In the books, contrary to the show, everything depends upon protecting Dany and her pregnant baby from the Others so they can't steal the human fire of passion and our ability to recreate.
--Jeff H'ghar, A Theory of Ice & Fire
I need to read that Howard story. I only read the one on the Black Stone. Your theory reminded me of the Undying and how they tried to leech the life force out of Dany. Which is another example of fire being life, cold being death. An example I WISH I included in this video.
I do agree that there is something tricky going on with the prophecy of Azor Ahai... and also the Stallion Who Mounts the World prophecy. I know Martin said he wasn't a fan of Dune but he definitely "borrowed" some ideas from Herbert's book. He did an interview where he said Ned's death was basically Leto's death but he took it further. That can't be the only thing.
I think Dany is going to use the Stallion prophecy with the Dothraki like Paul did with the Freemen. Basically, she will use the fundamentalist for her personal gain. She's very much like Paul Atreides (comparing them could be it's own video). Whether or not she's really the Stallion will never be confirmed. It's just that she fits the criteria. There's also something going on with Melisandre and what she believes about Azor Ahai. Who/what told her it was Stannis? Why doesn't she know about Dany or the dragons? She's being manipulated, I think.
'ey, where are the white walker women at?
What!?!?!?! I had no idea Utuku was coming back with more vengeance and taking the field!!!!! I'm not quite that far yet. Still on Sioman's dumb son and the trek back to the cold mountain. Guess I need to shift focus lol❤️🔥
Oh, and I also have always rejected the whole ability of the Others' ability to pro create with humans. It's made explicity clear throught the text that their proximity to life freezes ot to death. ❤
I'm glad I didn't spoil anything for you then. It's getting so good. I can't wait for next month when the last book comes out. At least someone is finishing their fantasy series!
@@KevinPendragon shade
@KevinPendragon 😬😆😭 No worries! So much happens in Osten Ard, you couldn't spoil it for me!

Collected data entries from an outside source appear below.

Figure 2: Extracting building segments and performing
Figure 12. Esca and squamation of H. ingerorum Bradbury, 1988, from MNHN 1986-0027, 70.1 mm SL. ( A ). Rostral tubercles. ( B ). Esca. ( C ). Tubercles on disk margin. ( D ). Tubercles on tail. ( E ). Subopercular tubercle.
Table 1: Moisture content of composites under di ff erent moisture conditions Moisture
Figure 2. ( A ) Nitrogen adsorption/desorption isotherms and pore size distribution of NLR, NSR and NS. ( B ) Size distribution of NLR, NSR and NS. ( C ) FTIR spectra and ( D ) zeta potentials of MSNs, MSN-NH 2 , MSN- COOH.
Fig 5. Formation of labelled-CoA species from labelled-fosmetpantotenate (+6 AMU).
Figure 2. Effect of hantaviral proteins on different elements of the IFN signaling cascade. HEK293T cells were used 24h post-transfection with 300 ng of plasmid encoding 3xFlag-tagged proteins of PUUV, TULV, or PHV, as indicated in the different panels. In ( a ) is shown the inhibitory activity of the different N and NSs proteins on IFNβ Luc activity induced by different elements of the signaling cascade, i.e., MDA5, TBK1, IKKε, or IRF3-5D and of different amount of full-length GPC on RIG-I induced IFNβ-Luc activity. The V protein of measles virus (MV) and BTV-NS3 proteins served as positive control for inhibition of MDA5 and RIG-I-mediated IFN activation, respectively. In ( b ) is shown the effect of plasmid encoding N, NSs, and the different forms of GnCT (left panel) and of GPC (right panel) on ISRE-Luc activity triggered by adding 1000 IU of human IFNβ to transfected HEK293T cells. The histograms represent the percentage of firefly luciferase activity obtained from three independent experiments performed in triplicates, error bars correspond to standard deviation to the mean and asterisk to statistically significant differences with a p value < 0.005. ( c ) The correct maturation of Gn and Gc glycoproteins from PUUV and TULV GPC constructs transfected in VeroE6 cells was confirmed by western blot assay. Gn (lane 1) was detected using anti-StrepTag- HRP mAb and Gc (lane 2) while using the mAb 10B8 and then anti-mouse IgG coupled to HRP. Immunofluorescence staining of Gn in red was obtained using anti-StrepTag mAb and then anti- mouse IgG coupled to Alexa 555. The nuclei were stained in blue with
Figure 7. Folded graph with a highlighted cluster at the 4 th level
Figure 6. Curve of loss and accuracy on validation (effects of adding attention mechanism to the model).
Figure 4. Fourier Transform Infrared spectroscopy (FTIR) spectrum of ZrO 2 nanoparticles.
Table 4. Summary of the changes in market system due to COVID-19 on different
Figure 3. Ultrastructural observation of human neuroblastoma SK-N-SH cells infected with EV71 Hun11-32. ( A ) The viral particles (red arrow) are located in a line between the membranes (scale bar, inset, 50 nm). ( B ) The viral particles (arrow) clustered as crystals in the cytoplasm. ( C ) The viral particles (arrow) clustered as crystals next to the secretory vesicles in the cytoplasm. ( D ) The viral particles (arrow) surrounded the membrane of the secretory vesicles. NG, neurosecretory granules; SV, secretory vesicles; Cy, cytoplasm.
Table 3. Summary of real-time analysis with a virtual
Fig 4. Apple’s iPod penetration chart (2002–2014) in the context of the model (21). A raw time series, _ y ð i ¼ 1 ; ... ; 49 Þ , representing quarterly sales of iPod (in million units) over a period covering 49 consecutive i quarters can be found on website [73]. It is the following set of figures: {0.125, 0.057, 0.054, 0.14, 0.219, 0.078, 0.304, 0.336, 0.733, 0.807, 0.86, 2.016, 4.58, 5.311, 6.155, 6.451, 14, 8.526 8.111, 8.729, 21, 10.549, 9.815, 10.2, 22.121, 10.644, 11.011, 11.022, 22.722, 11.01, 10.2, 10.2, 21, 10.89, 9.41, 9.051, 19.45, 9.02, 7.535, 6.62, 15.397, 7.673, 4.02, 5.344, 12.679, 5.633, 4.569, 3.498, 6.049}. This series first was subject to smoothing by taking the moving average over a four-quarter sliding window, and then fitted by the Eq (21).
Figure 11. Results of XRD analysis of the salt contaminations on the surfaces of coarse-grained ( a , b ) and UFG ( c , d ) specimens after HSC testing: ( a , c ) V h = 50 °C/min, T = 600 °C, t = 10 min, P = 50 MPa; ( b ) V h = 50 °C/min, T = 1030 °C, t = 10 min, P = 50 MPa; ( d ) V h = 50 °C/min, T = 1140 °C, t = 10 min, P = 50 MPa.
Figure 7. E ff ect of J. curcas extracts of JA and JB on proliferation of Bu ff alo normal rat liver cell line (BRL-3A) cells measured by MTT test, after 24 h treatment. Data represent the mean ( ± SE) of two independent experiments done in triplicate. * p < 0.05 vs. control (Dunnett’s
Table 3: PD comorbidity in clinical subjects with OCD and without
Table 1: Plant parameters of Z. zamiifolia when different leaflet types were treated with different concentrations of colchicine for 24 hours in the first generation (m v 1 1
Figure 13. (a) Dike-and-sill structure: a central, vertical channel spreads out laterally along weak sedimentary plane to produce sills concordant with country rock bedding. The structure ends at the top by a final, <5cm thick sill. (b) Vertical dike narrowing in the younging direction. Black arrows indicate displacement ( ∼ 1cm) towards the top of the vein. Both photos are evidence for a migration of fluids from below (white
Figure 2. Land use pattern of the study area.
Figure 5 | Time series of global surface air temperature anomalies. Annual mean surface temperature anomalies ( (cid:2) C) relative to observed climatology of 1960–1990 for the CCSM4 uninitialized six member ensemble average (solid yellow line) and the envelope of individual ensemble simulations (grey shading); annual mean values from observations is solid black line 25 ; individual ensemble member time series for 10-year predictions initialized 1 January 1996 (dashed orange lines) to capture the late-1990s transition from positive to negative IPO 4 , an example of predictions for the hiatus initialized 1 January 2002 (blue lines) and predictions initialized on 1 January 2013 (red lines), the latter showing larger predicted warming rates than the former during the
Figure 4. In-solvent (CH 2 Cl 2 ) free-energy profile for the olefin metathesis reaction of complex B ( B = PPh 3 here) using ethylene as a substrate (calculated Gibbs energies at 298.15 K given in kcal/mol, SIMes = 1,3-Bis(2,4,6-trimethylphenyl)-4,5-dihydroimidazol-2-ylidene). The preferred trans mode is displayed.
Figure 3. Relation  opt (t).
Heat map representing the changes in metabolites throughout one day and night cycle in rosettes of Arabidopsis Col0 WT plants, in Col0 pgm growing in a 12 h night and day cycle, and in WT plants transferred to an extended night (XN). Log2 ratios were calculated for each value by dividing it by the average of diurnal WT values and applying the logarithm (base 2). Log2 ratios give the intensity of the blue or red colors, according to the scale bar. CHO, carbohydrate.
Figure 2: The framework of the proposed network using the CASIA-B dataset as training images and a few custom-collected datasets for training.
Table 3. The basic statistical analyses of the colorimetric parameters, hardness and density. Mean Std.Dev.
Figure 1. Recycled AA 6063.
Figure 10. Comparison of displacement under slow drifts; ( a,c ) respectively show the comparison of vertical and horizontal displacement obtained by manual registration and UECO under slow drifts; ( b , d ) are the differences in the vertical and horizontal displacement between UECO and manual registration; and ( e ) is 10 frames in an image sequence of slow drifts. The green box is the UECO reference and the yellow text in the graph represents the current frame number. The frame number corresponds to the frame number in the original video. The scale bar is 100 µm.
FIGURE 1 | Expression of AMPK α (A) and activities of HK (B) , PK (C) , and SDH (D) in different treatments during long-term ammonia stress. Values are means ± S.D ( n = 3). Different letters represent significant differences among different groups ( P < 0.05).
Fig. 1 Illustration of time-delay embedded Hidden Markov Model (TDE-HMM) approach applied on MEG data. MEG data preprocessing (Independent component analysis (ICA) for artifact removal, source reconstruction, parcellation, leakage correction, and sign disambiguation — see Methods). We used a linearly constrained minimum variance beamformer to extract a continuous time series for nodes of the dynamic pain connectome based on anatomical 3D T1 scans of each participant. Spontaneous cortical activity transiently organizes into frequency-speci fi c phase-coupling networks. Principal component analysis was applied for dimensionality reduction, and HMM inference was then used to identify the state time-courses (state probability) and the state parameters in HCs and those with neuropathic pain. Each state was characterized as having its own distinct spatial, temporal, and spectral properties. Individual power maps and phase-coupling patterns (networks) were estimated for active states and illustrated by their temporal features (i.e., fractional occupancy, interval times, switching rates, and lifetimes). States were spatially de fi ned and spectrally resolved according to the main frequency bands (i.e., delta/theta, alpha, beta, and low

Good song for this video...Fire and Ice-Pat Benatar.
5:50 Kevin preemptively warns his fellow wokies to not go full woke 🤣
Is there a female Other? Mayhaps, but you may be right. I was hoping for a new perspective on the existing theory, but it's understandable you when with conventional theory. I think you're taking the theme too literally, but maybe I'm wrong.
The theme of this "mother" figure is often repeated in several places in different forms. The Alyssa Arryn for example. The Giant's Lance and the ice spears Bran sees in his dream echo a revision of this mother of spears idea.
The strongest argument I think you made was drawing a connection between the Unsullied and the Others. I think the classic interpretation of Crastor is misguided. Unreliable characters are given too much credit for potentially being right. There is a theme the Others more strongly echo from JRRT's work and it's actually Ungoliant. I fear your interpretation of it comes to close to plagiarism with respect to Memory, Sorrow, and Thorn. Your take away sounds too close to the inspiration.
im here for the memory sorrow and thorn comparisons!! its crazy how George straight up stole whole characters and storylines from that story. it only makes sense that some of his unexplored characters already fully exist in the story that's less popular.
There is a saying that goes "Good writers borrow. Great writers steal." Martin definitely followed that saying lol.